The paragraph above introduces prospective students of the Drama Centre to the work that is at the core of its proposition; the work of the late Yat Malmgren who, by interpreting and channelling the pioneering work of Rudolph Laban, created a step-by-step guide (literally a framework) through which performance can be analysed through its constituent parts, and recreated at will. I studied this work between 1992 and 1995 and, at the time, it was not published. Since Malmgren’s death in 2002 the work has been the subject of two theses, and therefore much of it is in the public domain.
I use many aspects of this work in Specific Heat Capacity, a voice course originally commissioned by the University of St Andrews for their postgraduate researchers. To create some context around this work and why it might be useful when it comes to how we use our voice, consider the two images below:
It is possible to look at the images of the two people above and draw likely conclusions about their inner state. Whilst the man on the left clearly appears to be suffering some pain or grief, it seems obvious that the man on the right appears untroubled in the same way, and possibly even in a happier state than normal. It is therefore reasonable to assume that the outer appearance of these two is in some way connected to their inner feelings and thoughts.
However, the work argues that this connection is even more subtle and varied than simply happy or sad. Take the grief-stricken example above, and now compare it with three more images below. Each, it could be said, are unhappy in their own right, but it might be possible to imagine the varying kinds of grief being suffered. Perhaps the death of a family member, the ending of a relationship, a sense of betrayal or regret might more accurately describe each of them.

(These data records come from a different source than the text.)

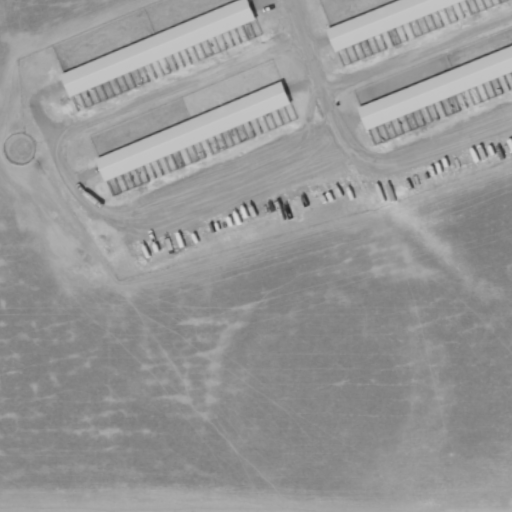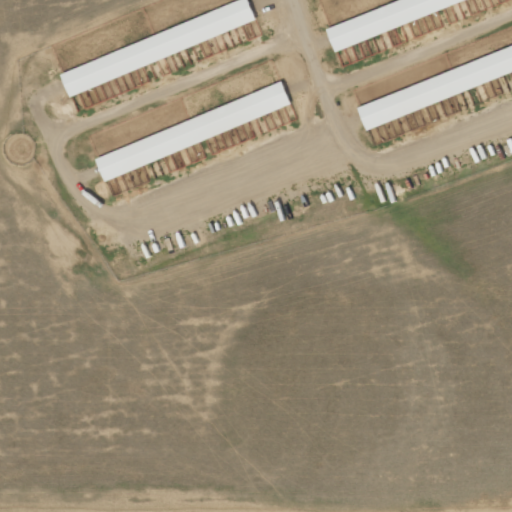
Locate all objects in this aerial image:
building: (385, 18)
building: (160, 47)
road: (317, 69)
building: (436, 88)
building: (195, 132)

Whilst we cannot know what each of these people is thinking or feeling with any precision, their expressions do appear to tell different stories. If our appearances can influence other people’s perceptions of us, then it might be beneficial to exercise a degree of control over them. Where this work differs from many others is that by exploring the links between inner state and outer appearance, it is possible to create a methodology.
It is possible to say that what we mean and the way we say it will be perceived to be connected, so therefore we can influence how we are perceived by how we use our voice. There are many voice workshops that will help you discover what makes a good voice; Specific Heat Capacity uses the work of Yat Malmgren to help you discover how to do it consistently.
Take a moment and imagine yourself in any of these situations:
· Telling your child a bedtime story
· Sharing intimate thoughts with your lover
· Hailing a taxi
· Complaining about poor service to a waiter
· Shouting support to your favourite team at a sporting event
In each of these scenarios you will be using your true authentic voice, but not only would it be staggeringly different in each situation, it would feel awkward and unauthentic if you didn’t use these voices. If you don’t believe me, try complaining to a waiter about cold soup using the same voice you used to read a bedtime story to your three year old daughter.
A study of biology shows that your body will be doing different things in order to produce different qualities of voice. Movement Psychology in Voice is nothing more than a process of modelling in order to create a framework of reverse engineering, so that you can control your voice at will. You may well feel that this is akin to manipulation or falseness, but I would suggest that it is the same as wearing your best suit to an interview.
Specific Heat Capacity is a course that offers you the detailed knowledge and specific exercises you’ll need to build your personalised framework. This will allow you a greater sense and awareness of what is happening inside your body during voice production, and therefore a greater ability to control it. Like walking, driving or riding a bicycle, it may feel contrived and difficult at first; but as familiarity increases, so will your skill.